“OKX isn’t available in your region”: what it actually means

This message can come from three different places — your app store, your selected country at sign-up, or OKX's actual service list for where you live. They're not the same thing, and mixing them up wastes time.
What the message is actually checking
OKX maintains an official list of supported and restricted countries, published and updated on its own site. Some countries are fully excluded from OKX's services; others have partial restrictions where certain products — derivatives, P2P, or specific fiat rails — are limited while the rest of the exchange works normally. The message you're seeing could reflect either kind of restriction, so the first useful step is checking which list you're actually on, rather than assuming the worst from a single pop-up.
OKX publishes the current list on its risk and compliance disclosure page — that's the source to check, not a forum post or a third-party summary, since the list changes as regulation shifts and older write-ups go stale quickly.
It's worth being clear about why these lists exist at all: they reflect sanctions, local licensing requirements, and regulatory decisions in specific jurisdictions, not an arbitrary choice by OKX. That's also why the list isn't static — a country can move between fully restricted, partially restricted, and fully supported as regulation in that jurisdiction changes.
Two examples of what "the list changes" actually looks like
Two 2025 cases show this isn't theoretical. Thailand's SEC announced in late May 2025 that it would direct ISPs to block access to several unregistered platforms, including OKX, Bybit, CoinEx, XT, and 1000X — the formal notice is dated 29 May 2025 (see the Thai SEC announcement), with the block taking effect on 28 June 2025. The Philippines' SEC followed with an advisory dated 1 August 2025 (see the Philippine SEC advisory) naming OKX among ten unregistered exchanges; the actual ISP-level blocking rolled out in the weeks that followed the advisory rather than on the same day. In both cases the restriction came from the local regulator acting against an unlicensed platform in that specific market — it's the same mechanism described above, just visible at a national level instead of one account at a time.
The EEA is the other side of that same coin. OKX Europe Ltd holds a Crypto-Asset Service Provider license issued by Malta's MFSA on 27 January 2025 under the EU's MiCA regulation, which lets it operate across all 30 EEA countries on a single authorisation (see OKX's own MiCA disclosure page). MiCA's transition period for exchanges to get properly licensed closed on 1 July 2026 — after that date, any platform still operating in the EEA without its own MiCA authorisation is required to wind down there, while a licensed entity like OKX Europe keeps serving EEA customers as normal. Same underlying idea as the Thailand and Philippines cases — a region's regulator decides who can legally operate — just with the opposite outcome for OKX specifically.
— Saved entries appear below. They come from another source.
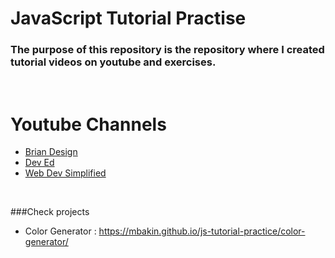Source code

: # JavaScript Tutorial Practise

### The purpose of this repository is the repository where I created tutorial videos on youtube and exercises.
<br>

# Youtube Channels

- [Brian Design](https://www.youtube.com/channel/UCsKsymTY_4BYR-wytLjex7A)
- [Dev Ed](https://www.youtube.com/channel/UClb90NQQcskPUGDIXsQEz5Q)
- [Web Dev Simplified](https://www.youtube.com/channel/UCFbNIlppjAuEX4znoulh0Cw)

<br>

###Check projects

- Color Generator : https://mbakin.github.io/js-tutorial-practice/color-generator/






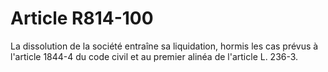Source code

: # Article R814-100

La dissolution de la société entraîne sa liquidation, hormis les cas prévus à l'article 1844-4 du code civil et au premier alinéa de l'article L. 236-3.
App store region vs. account region
These are two separate settings and OKX checks both at different points:
- App store region determines whether the OKX app even shows up for download in your country's App Store or Google Play listing. This is controlled by Apple or Google's storefront rules, not OKX directly.
- Account region is what you select on the sign-up screen and what your identity verification later confirms. This is the setting that determines which OKX products and services you can actually use once you're logged in.
It's possible to have the app installed (perhaps downloaded while traveling, or via the web version) while your account region still triggers restrictions once you try to verify or trade. The two don't override each other. It's also possible to have the opposite situation — an app store that won't list OKX for your region, while OKX's actual services would work fine for you through the web version. Neither setting is a reliable stand-in for the other, which is exactly why this message can be confusing the first time you see it.
Three routes to actually check
Android
If the Play Store won't show the OKX app for your region, that's an app-store-level restriction. It doesn't necessarily mean OKX has no service for your country — check the official supported list separately.
iOS
Same logic on the App Store side. Apple's regional storefront rules and OKX's own service availability are independent of each other.
Web
The web version at okx.com bypasses app store restrictions entirely, but it still applies OKX's own regional rules at sign-up and during KYC. If the web version also blocks you at the country-selection step, that's OKX's service restriction, not an app store issue.
Why KYC decides your actual feature set
Even once you're past sign-up, your verified identity — not just your selected country — is what determines which products stay available to you. A handful of countries have partial restrictions rather than full ones: certain derivative products, P2P services, or fiat payment rails may be limited in specific countries while spot trading works normally. This is set by OKX's compliance rules for your verified region and isn't something you can adjust from account settings.
This is also why two people in the same country can occasionally see different results: one might have verified with an ID that maps cleanly to a supported region, while another's verification flags a residence detail that triggers a partial restriction on a specific product. The country selected at sign-up is a starting point; the identity check afterward is what actually locks in the account's rule set.
What a partial restriction looks like day to day
In practice, a partial restriction rarely means the app stops working. More often it means a specific tab or product — a derivatives section, a P2P marketplace, or a particular fiat deposit rail — is greyed out, missing, or returns a message when you try to use it, while the rest of the account functions normally. If you hit a restriction on one product specifically rather than the whole account, that's the pattern to expect, and it's worth checking the official list to see whether that particular product is the one flagged for your region rather than assuming your whole account is blocked.